**WHAT THIS TASK INVOLVES**
Aside from the pictures, the entries should be given again exactly.

**Point correspondence tracking data**
::::

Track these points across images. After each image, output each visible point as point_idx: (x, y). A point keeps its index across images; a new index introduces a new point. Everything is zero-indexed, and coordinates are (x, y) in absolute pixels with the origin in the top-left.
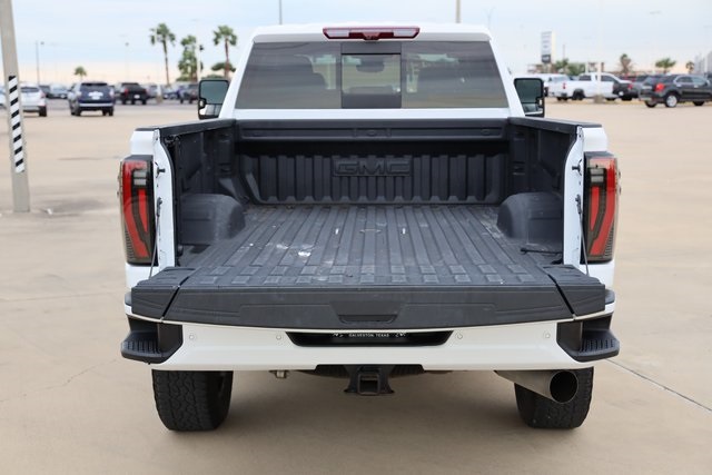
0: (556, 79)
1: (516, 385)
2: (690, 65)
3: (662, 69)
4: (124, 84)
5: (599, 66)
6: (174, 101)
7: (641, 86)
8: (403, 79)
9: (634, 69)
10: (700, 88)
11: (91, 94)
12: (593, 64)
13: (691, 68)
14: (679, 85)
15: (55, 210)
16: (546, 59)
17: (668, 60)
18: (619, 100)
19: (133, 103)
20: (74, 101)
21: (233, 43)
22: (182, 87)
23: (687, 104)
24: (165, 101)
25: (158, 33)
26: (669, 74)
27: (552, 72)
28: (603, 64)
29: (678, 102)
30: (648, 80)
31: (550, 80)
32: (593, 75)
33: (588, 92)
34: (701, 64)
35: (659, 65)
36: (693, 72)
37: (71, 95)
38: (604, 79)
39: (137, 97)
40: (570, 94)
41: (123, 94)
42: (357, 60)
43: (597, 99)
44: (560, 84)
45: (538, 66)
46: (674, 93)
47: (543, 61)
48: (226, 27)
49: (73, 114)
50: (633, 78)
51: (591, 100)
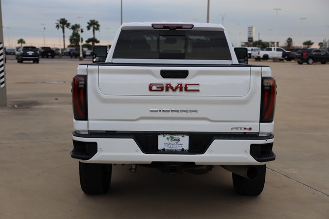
0: (255, 50)
1: (233, 173)
2: (321, 44)
3: (306, 46)
4: (43, 48)
5: (276, 44)
6: (67, 57)
7: (296, 54)
8: (186, 47)
9: (293, 46)
10: (324, 55)
11: (28, 52)
12: (273, 43)
13: (321, 46)
14: (314, 53)
15: (18, 106)
16: (250, 39)
17: (310, 42)
18: (285, 61)
19: (47, 57)
20: (20, 56)
21: (97, 29)
22: (71, 50)
23: (318, 63)
24: (63, 57)
25: (61, 23)
26: (309, 48)
27: (253, 46)
28: (278, 43)
29: (314, 62)
30: (299, 51)
31: (252, 50)
32: (273, 48)
33: (270, 56)
34: (326, 43)
35: (305, 44)
36: (322, 48)
37: (17, 53)
38: (278, 50)
39: (49, 54)
40: (262, 57)
41: (42, 53)
42: (164, 38)
43: (275, 60)
44: (257, 52)
45: (246, 43)
46: (312, 57)
47: (249, 41)
48: (94, 21)
49: (19, 62)
50: (292, 50)
51: (272, 60)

::::

**RESULT FOR THIS EXERCISE**
Track these points across images. After each image, output each visible point as point_idx: (x, y). A point keeps its index across images; a new index introduces a new point. Everything is zero-indexed, and coordinates are (x, y) in absolute pixels with the origin in the top-left.
0: (556, 79)
1: (516, 385)
2: (690, 65)
3: (662, 69)
4: (124, 84)
5: (599, 66)
6: (174, 101)
7: (641, 86)
8: (403, 79)
9: (634, 69)
10: (700, 88)
11: (91, 94)
12: (593, 64)
13: (691, 68)
14: (679, 85)
15: (55, 210)
16: (546, 59)
17: (668, 60)
18: (619, 100)
19: (133, 103)
20: (74, 101)
21: (233, 43)
22: (182, 87)
23: (687, 104)
24: (165, 101)
25: (158, 33)
26: (669, 74)
27: (552, 72)
28: (603, 64)
29: (678, 102)
30: (648, 80)
31: (550, 80)
32: (593, 75)
33: (588, 92)
34: (701, 64)
35: (659, 65)
36: (693, 72)
37: (71, 95)
38: (604, 79)
39: (137, 97)
40: (570, 94)
41: (123, 94)
42: (357, 60)
43: (597, 99)
44: (560, 84)
45: (538, 66)
46: (674, 93)
47: (543, 61)
48: (226, 27)
49: (73, 114)
50: (633, 78)
51: (591, 100)
0: (255, 50)
1: (233, 173)
2: (321, 44)
3: (306, 46)
4: (43, 48)
5: (276, 44)
6: (67, 57)
7: (296, 54)
8: (186, 47)
9: (293, 46)
10: (324, 55)
11: (28, 52)
12: (273, 43)
13: (321, 46)
14: (314, 53)
15: (18, 106)
16: (250, 39)
17: (310, 42)
18: (285, 61)
19: (47, 57)
20: (20, 56)
21: (97, 29)
22: (71, 50)
23: (318, 63)
24: (63, 57)
25: (61, 23)
26: (309, 48)
27: (253, 46)
28: (278, 43)
29: (314, 62)
30: (299, 51)
31: (252, 50)
32: (273, 48)
33: (270, 56)
34: (326, 43)
35: (305, 44)
36: (322, 48)
37: (17, 53)
38: (278, 50)
39: (49, 54)
40: (262, 57)
41: (42, 53)
42: (164, 38)
43: (275, 60)
44: (257, 52)
45: (246, 43)
46: (312, 57)
47: (249, 41)
48: (94, 21)
49: (19, 62)
50: (292, 50)
51: (272, 60)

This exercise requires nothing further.